喻广财缓缓放下手中的铜线,那根拴着铜铃的铜丝渐渐隐没在水里。这时,陈水德带着热腾腾的狗血赶了过来。喻广财接过来,用手蘸着,将这些狗血洒在铜丝隐没的沿线位置上。狗血滴入水中,很快就散开来。
当狗血在水中散得差不多的时候,几人站在岸边,看到水里有什么白花花的东西在游动、翻涌,好像随时准备从水底破水而出。
喻广财并不理会这群东西,而是左手捏着那根铜丝不断地晃动着,右手竖在胸前,不停地念着咒语。一边念一边晃,爷爷渐渐感觉喻广财手中的铜丝变得越来越沉,他的额头上也渗出了汗珠来。爷爷想要出手相助,可又不敢打扰他,想了想也没有吱声。
过了差不多一刻钟,喻广财睁开眼来,对几人说:“好了,都回来了。”
“啥子回来了?”陈水德听得有些云里雾里。
喻广财双手握住那铜丝,用力朝着水岸上一拉,那铜丝就绷得直直的,众人都看得傻了眼,那铜丝上串着一具遗骨。那遗骨上的皮肉没有剩下半点,但衣服还在,是一件破碎不堪的米白色的汗衫。

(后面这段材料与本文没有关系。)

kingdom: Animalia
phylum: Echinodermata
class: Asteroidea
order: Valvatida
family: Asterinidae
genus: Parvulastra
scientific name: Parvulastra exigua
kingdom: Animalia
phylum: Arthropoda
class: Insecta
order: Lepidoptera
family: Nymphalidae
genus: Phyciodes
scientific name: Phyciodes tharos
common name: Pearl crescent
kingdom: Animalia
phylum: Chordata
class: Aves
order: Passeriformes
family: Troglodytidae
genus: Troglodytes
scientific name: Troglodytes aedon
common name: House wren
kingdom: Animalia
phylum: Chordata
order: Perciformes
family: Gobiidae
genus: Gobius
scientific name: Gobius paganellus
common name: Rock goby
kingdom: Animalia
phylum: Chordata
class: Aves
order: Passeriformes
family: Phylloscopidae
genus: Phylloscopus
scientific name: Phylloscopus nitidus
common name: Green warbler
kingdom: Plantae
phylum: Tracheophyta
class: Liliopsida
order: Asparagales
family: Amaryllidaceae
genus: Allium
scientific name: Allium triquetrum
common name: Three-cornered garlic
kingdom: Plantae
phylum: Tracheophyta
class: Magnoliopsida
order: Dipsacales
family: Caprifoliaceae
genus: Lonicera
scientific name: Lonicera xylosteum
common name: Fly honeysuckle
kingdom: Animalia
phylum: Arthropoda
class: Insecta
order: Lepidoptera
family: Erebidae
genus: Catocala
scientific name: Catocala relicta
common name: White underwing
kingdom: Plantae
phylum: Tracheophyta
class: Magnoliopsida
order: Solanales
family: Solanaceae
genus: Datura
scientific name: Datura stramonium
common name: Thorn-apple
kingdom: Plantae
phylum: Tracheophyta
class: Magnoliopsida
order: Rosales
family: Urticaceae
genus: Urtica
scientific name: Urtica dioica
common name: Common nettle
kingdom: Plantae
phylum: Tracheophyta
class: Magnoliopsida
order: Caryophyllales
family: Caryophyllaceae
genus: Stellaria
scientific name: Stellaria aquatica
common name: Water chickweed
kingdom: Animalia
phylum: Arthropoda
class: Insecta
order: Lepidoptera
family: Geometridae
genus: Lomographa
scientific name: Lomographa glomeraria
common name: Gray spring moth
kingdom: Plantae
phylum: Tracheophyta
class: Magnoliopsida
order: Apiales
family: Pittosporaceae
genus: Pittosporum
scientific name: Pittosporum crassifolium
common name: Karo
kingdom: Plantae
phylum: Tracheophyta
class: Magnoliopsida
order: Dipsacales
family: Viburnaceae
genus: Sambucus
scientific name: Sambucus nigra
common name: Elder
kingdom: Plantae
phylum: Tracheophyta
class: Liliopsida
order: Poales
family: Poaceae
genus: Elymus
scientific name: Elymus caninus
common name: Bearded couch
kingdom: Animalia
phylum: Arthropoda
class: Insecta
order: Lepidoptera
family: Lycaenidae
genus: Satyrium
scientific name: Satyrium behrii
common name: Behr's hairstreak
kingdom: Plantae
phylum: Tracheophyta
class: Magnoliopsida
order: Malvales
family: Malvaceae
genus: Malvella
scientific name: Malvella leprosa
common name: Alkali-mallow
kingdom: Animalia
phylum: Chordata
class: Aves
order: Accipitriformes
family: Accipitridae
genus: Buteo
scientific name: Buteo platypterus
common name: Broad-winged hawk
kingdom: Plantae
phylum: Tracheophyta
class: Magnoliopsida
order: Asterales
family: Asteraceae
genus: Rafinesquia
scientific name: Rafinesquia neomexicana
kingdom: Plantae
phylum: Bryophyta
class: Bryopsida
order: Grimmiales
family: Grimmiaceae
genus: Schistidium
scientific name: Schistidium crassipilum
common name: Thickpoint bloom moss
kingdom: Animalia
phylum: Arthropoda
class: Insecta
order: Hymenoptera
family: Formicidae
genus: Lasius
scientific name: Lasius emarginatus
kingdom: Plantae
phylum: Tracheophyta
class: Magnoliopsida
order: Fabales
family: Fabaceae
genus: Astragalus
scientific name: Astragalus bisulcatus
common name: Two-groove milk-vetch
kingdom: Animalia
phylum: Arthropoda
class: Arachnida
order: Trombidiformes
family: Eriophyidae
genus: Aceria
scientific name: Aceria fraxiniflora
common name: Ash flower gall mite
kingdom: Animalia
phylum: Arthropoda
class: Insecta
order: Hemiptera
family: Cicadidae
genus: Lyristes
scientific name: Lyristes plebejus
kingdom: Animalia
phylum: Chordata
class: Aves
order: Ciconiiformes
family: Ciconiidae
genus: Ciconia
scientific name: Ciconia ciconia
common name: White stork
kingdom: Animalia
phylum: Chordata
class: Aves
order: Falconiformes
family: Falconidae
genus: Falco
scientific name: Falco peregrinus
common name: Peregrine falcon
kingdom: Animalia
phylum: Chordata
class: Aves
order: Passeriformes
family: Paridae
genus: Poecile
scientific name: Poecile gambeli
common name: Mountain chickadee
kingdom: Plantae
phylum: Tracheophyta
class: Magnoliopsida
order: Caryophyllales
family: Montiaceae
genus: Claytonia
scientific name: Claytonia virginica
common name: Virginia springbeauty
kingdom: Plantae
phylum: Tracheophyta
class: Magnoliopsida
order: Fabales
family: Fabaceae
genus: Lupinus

陈水德一看就号啕大哭起来:“三娃,真的是你呀!你死得好惨啊!”
爷爷注意到那水里,那些白色的游动物体变得激动万分,好像是有人抢走了它们心爱的食物,它们就要从水底扑上来。看到这一幕,爷爷拉着莫晚不自觉地朝着身后退了两步。
※※※
在喻广财的指示之下,陈水德将那铜丝上的遗骸取了下来。陈水德将遗骸收好之后,扭头问喻广财:“喻先生,你看我们家这三娃落水才几天,身上连一块皮肉都没得了,实在是太可怜,喻先生能不能帮个忙,替我们家三娃找个地方给安葬了?”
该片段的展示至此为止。